- Brief
Copy exactly the lines from the first line of the records below through the line containing "Regulatory schemes that", including both, and nothing else.

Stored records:

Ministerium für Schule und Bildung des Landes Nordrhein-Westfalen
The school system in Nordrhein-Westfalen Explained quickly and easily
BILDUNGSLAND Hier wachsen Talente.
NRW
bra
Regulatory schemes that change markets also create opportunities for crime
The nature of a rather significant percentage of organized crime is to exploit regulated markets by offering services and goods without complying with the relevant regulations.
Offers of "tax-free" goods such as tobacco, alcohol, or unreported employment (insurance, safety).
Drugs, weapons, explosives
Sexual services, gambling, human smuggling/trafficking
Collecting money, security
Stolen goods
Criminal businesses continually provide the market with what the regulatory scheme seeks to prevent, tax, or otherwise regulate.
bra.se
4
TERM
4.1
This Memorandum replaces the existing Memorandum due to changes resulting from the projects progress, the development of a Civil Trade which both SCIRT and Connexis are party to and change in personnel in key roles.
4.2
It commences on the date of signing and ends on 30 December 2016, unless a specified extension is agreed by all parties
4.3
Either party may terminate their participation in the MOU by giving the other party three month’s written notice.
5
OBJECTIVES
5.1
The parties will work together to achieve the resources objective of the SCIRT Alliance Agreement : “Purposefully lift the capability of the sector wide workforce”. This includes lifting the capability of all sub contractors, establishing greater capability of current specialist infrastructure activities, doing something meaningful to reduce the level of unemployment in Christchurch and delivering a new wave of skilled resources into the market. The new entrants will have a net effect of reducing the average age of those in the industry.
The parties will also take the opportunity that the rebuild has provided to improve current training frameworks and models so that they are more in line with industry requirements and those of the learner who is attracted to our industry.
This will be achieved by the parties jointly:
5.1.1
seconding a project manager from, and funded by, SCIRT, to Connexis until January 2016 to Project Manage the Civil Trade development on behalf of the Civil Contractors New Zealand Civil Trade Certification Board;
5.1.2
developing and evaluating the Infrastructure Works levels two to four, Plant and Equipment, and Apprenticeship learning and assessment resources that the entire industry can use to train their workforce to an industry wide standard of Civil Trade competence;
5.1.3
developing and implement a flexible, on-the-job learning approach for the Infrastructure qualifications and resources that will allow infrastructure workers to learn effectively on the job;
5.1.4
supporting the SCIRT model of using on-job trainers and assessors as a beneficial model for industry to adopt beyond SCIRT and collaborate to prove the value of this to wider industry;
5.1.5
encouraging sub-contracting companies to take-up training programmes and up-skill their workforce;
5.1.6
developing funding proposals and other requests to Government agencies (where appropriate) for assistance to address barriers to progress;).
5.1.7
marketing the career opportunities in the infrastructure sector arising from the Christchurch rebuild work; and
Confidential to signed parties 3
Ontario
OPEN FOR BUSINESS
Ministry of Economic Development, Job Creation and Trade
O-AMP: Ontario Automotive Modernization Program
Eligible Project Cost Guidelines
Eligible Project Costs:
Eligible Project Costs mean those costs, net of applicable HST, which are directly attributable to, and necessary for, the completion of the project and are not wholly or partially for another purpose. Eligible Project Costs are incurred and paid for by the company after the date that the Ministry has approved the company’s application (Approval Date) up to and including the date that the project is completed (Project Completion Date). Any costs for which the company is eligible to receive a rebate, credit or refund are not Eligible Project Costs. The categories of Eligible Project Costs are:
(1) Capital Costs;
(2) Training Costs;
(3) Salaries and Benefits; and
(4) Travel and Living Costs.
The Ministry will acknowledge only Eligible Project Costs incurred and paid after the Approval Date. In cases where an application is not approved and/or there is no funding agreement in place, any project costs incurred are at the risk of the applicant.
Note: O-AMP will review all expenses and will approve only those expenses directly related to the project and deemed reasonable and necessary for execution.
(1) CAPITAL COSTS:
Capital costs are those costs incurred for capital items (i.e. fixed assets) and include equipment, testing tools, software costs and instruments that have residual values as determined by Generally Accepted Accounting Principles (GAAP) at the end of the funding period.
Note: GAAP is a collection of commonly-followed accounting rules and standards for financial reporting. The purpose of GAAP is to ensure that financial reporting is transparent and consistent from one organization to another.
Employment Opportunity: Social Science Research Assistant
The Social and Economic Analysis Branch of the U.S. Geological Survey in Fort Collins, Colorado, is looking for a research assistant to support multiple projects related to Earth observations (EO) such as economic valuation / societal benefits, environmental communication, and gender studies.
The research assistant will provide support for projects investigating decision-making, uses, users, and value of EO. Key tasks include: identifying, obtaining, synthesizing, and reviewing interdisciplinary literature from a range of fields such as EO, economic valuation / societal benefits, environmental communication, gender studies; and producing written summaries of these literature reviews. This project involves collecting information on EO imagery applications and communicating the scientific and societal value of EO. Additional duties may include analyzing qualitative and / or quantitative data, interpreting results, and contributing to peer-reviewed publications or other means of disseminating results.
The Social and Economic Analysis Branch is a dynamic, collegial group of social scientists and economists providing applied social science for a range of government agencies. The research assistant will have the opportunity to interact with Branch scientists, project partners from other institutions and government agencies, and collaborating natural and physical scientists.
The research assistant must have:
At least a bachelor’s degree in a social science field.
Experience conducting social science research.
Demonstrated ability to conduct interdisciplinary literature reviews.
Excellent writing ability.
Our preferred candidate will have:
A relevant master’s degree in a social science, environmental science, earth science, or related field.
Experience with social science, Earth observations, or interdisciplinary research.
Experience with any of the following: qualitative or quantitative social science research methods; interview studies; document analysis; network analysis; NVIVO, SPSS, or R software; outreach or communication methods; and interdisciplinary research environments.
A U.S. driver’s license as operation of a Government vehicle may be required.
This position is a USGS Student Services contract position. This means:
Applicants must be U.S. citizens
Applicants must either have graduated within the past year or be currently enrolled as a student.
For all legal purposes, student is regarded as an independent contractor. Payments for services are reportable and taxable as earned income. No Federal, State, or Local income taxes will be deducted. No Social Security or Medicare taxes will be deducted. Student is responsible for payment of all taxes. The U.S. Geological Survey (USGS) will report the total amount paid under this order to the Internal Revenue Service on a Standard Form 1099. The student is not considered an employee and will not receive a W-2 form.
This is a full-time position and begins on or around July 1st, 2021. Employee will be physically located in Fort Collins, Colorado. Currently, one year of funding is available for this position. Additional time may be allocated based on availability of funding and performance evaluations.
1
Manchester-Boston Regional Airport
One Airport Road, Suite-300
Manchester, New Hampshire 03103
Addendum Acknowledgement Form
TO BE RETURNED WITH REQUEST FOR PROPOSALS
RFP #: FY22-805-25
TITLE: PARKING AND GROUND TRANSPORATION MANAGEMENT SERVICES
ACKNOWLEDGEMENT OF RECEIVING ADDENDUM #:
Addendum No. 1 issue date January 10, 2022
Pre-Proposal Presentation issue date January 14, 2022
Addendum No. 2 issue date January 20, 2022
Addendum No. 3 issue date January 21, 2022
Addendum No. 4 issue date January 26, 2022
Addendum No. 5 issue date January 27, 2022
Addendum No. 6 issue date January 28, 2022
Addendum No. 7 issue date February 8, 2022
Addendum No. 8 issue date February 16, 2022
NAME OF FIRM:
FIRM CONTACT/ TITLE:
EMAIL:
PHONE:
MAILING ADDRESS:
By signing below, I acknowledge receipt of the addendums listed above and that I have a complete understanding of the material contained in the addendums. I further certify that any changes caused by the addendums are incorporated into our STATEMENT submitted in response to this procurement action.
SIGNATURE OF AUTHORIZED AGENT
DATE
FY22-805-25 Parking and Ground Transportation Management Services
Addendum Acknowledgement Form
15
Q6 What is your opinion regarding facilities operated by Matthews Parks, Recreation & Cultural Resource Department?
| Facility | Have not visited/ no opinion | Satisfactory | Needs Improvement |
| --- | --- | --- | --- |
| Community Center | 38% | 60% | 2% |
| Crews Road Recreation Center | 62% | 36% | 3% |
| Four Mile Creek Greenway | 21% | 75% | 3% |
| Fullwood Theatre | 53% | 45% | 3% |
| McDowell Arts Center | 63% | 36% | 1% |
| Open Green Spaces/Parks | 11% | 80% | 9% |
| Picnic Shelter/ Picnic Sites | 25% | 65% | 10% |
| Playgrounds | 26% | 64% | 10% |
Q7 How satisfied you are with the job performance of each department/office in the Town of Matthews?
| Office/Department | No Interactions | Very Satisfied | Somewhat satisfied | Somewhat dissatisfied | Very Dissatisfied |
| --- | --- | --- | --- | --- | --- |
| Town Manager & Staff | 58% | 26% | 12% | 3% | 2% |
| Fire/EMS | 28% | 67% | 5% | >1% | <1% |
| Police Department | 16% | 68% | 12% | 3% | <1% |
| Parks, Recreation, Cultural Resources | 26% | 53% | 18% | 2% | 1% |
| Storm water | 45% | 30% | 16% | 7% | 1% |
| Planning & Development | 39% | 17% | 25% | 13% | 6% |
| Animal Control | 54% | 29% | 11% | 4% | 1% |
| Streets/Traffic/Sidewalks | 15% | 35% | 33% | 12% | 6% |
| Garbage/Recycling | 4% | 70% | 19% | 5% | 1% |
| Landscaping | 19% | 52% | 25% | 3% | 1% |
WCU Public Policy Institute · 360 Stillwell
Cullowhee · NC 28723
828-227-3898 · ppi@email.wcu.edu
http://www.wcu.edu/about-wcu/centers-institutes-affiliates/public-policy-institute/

- Reply
Ministerium für Schule und Bildung des Landes Nordrhein-Westfalen
The school system in Nordrhein-Westfalen Explained quickly and easily
BILDUNGSLAND Hier wachsen Talente.
NRW
bra
Regulatory schemes that change markets also create opportunities for crime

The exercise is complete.